3. Room Acoustic Treatment
Comb filtering can significantly impact the sound of a room, and it can be difficult to manage without proper acoustic treatment. In general, hard surfaces such as concrete walls and floors will cause more pronounced comb filtering than softer surfaces such as carpet or upholstery. This is why rooms with hardwood floors and bare walls tend to have an “echo-y” sound, while rooms with softer surfaces tend to be more “dead.” Proper acoustical treatment can help to control this phenomenon and create a more desirable sound in any room.
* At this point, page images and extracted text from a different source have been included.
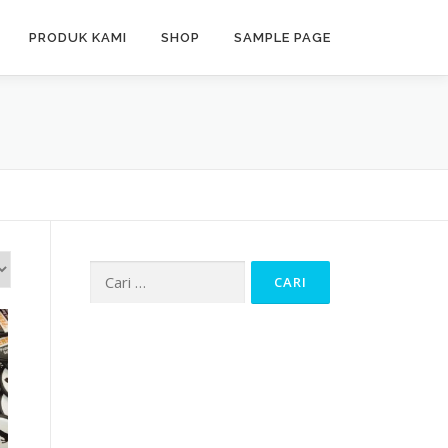
PRODUK KAMI
SHOP
SAMPLE PAGE
Cari
untuk:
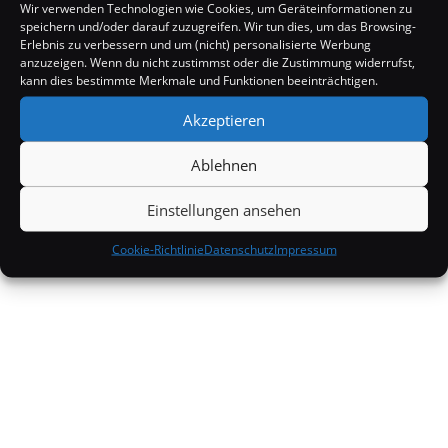
Wir verwenden Technologien wie Cookies, um Geräteinformationen zu
speichern und/oder darauf zuzugreifen. Wir tun dies, um das Browsing-
Erlebnis zu verbessern und um (nicht) personalisierte Werbung
anzuzeigen. Wenn du nicht zustimmst oder die Zustimmung widerrufst,
kann dies bestimmte Merkmale und Funktionen beeinträchtigen.
Akzeptieren
Ablehnen
Einstellungen ansehen
Cookie-Richtlinie
Datenschutz
Impressum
Get Creative With Comb Filtering
Thus far in this article, we’ve solely focused on the drawbacks of comb filtering and how you should avoid it. However, you may be surprised to hear that you can actually use it creatively as phase modulation effects.
1. Flanger effect
Comb filtering can create sounds and harmonics that sound metallic and harsh, which doesn’t sound typically useful. However, this effect is essentially very similar to that of a flanger. Akin to comb filtering, the flanger effect is caused by creating delayed copies of your sound. The main difference is that with a flanger, the delay is already modulated. With a comb filter, on the other hand, you have much more control thanks to automation.
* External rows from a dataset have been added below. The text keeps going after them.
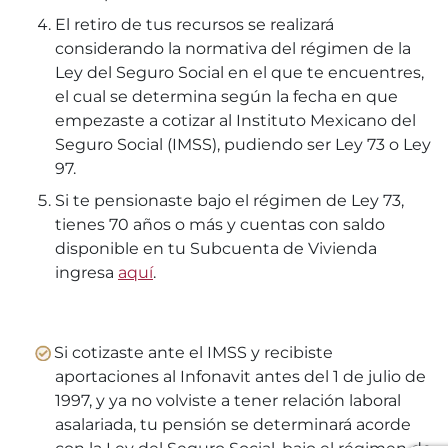
El retiro de tus recursos se realizará
considerando la normativa del régimen de la
Ley del Seguro Social en el que te encuentres,
el cual se determina según la fecha en que
empezaste a cotizar al Instituto Mexicano del
Seguro Social (IMSS), pudiendo ser Ley 73 o Ley
97.
Si te pensionaste bajo el régimen de Ley 73,
tienes 70 años o más y cuentas con saldo
disponible en tu Subcuenta de Vivienda
ingresa
aquí
.
Si cotizaste ante el IMSS y recibiste
aportaciones al Infonavit antes del 1 de julio de
1997, y ya no volviste a tener relación laboral
asalariada, tu pensión se determinará acorde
Similar to flangers and phasers, comb filtering can produce intriguing wooshing and sweeping fuzzy sounds. If used effectively, this form of modulation can add a significant amount of texture to your music, sounding particularly intriguing if you add LFOs into the mix.
That said, you should still be wary of distortion and clipping, which comes from overdoing the comb filtering, or enhancing specific harsh frequencies. Avoid this by holding back on the wet/dry balance on the comb filter and by using an EQ when mixing to cut out those harsher frequencies.
2. Chorus effect
This acoustic phenomenon is very similar to flanging, the primary difference being that chorus has longer delay times. Therefore, it doesn’t sound as much like a comb filter. Instead, the sound it produces is more similar to a doubling effect, whereby various copies of sound signals with pitch and timing differences are combined. Overlaying these duplicated signals in this manner can add thickness, wideness, and shimmer to your mix.
3. Phaser effect
Phasers fall somewhere between chorus and flangers. They differ in the fact that phasers don’t modulate delay time. Phasers, like flangers, create peaks and troughs over time as an LFO sweeps the duplicated signal against the original. However, instead of delaying copies of the original, it’s passed through an “all-pass filter”. This ultimately adds sonic interest to your sound.
Comb filtering can be a real issue for musicians and sound engineers alike. However, by following some of the tips and techniques in this blog post, you’ll hopefully be able to avoid this phenomenon. Whilst there are ways to correct comb filtering in post-production, it’s always better to try to avoid it in the first place. As discussed, however, you can use this effect creatively; just make sure you don’t overdo it. Thanks for reading!